• **STORED DATA**
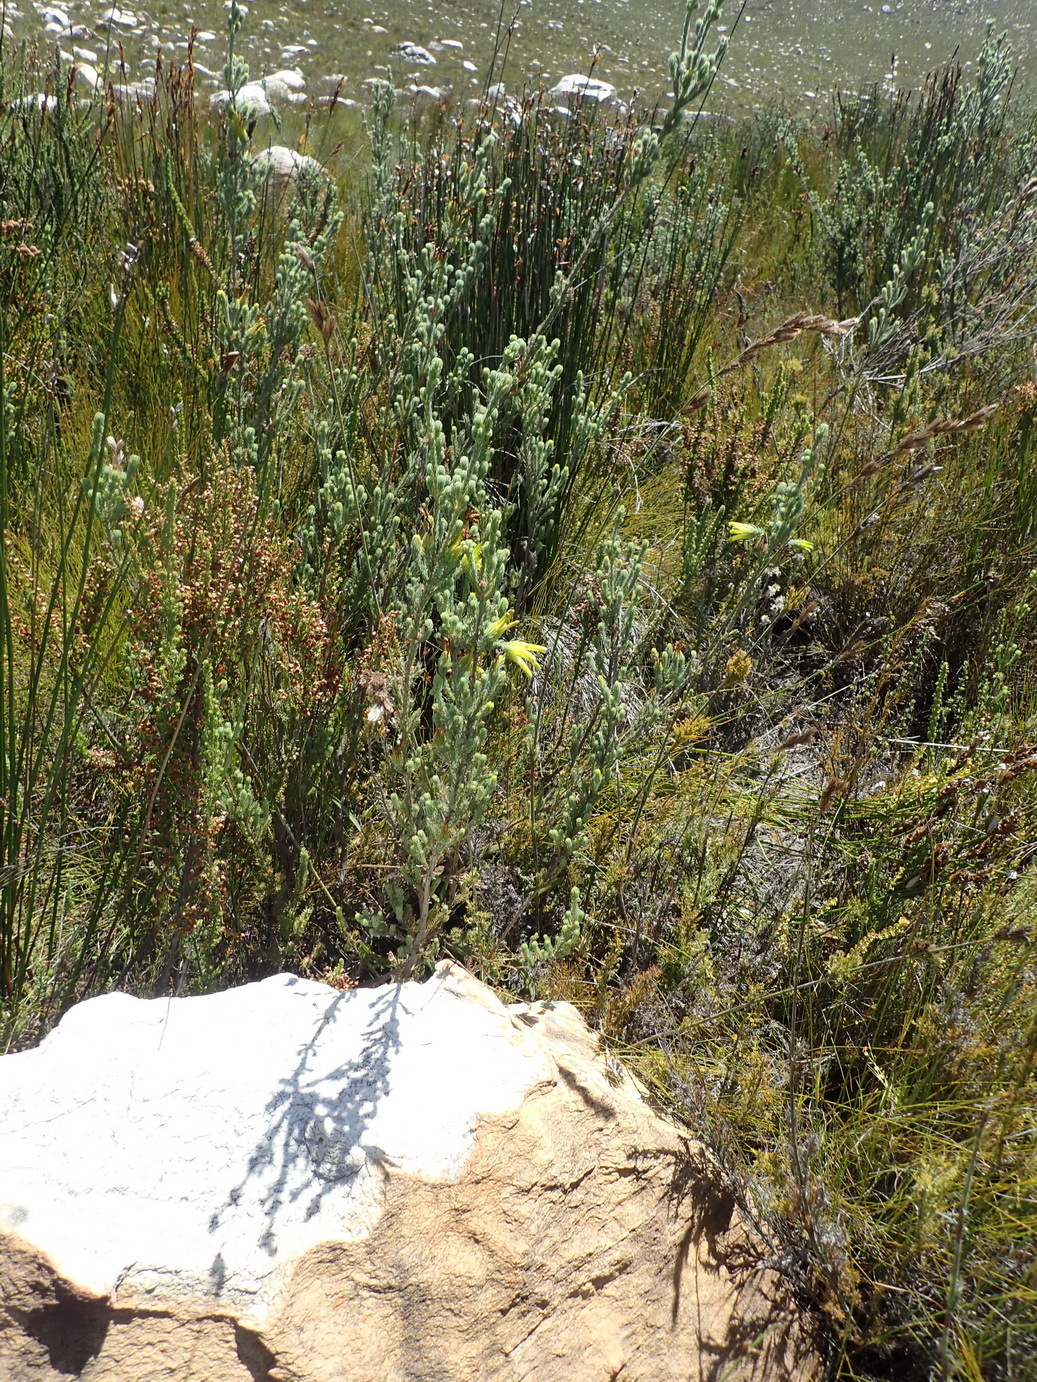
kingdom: Plantae
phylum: Tracheophyta
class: Magnoliopsida
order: Ericales
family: Ericaceae
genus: Erica
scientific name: Erica unicolor
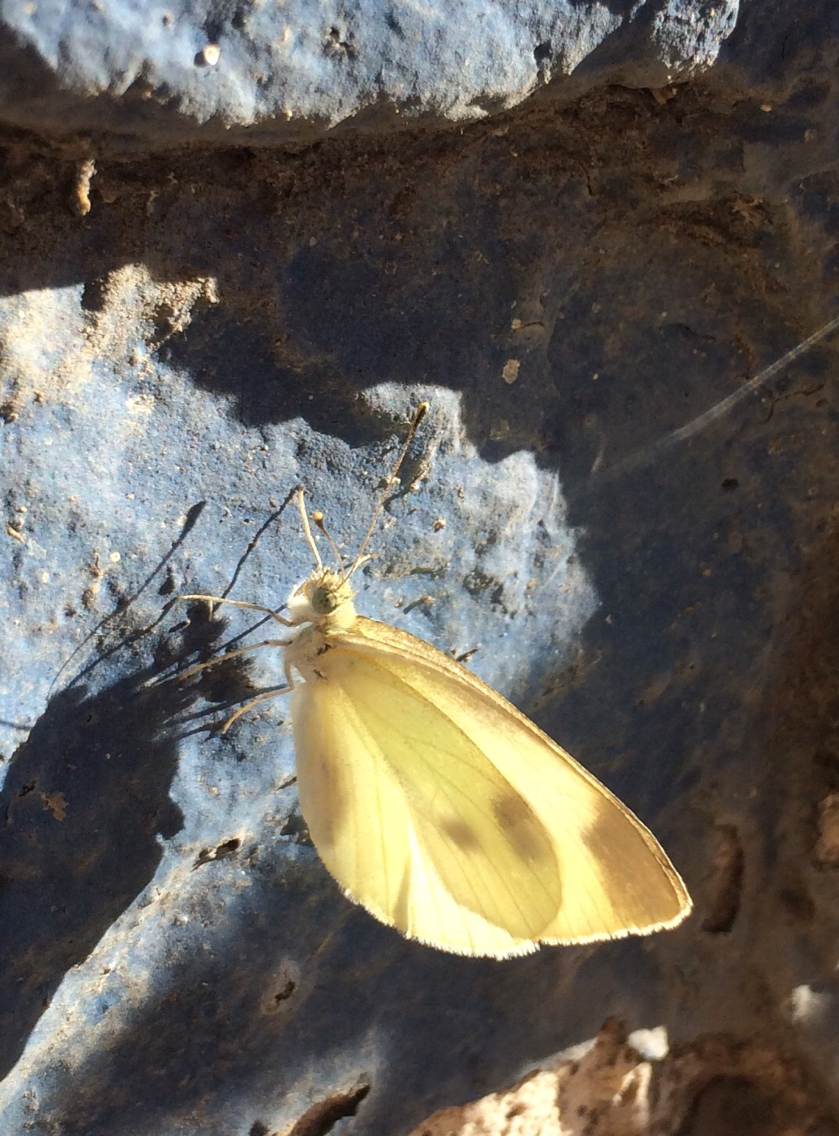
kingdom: Animalia
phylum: Arthropoda
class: Insecta
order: Lepidoptera
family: Pieridae
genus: Pieris
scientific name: Pieris rapae
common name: Small white
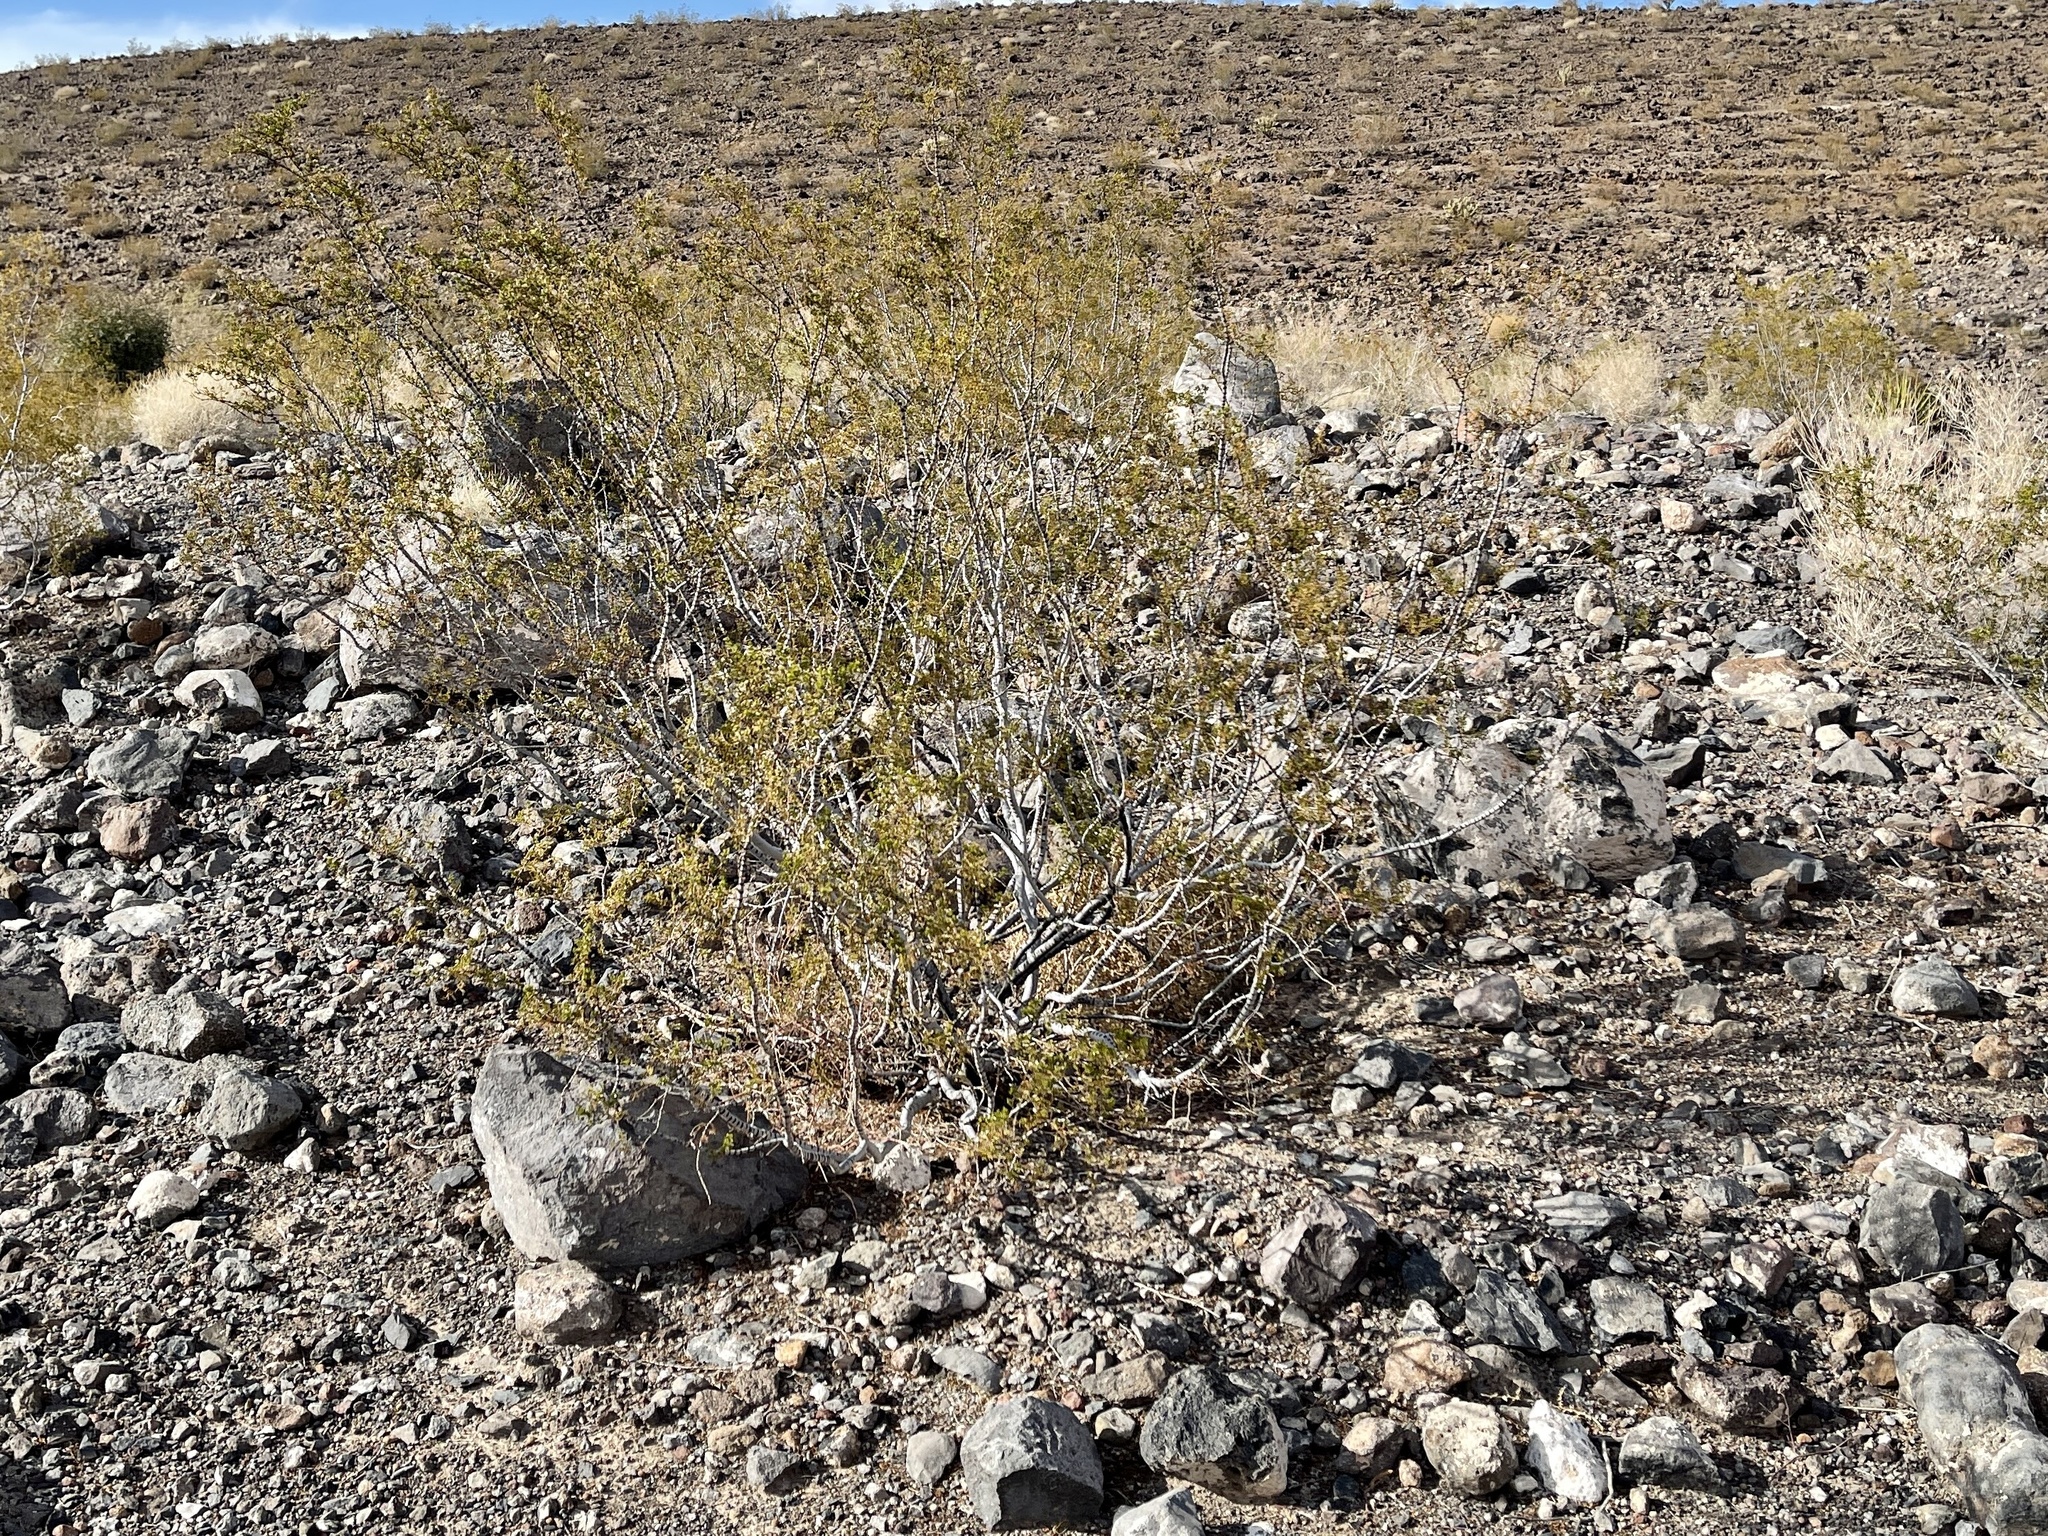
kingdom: Plantae
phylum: Tracheophyta
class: Magnoliopsida
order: Zygophyllales
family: Zygophyllaceae
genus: Larrea
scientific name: Larrea tridentata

• **TASK INSTRUCTIONS**
Write out the text lines of all three rows above word for word, omitting the pictures.

• **SOLUTION**
kingdom: Plantae
phylum: Tracheophyta
class: Magnoliopsida
order: Ericales
family: Ericaceae
genus: Erica
scientific name: Erica unicolor
kingdom: Animalia
phylum: Arthropoda
class: Insecta
order: Lepidoptera
family: Pieridae
genus: Pieris
scientific name: Pieris rapae
common name: Small white
kingdom: Plantae
phylum: Tracheophyta
class: Magnoliopsida
order: Zygophyllales
family: Zygophyllaceae
genus: Larrea
scientific name: Larrea tridentata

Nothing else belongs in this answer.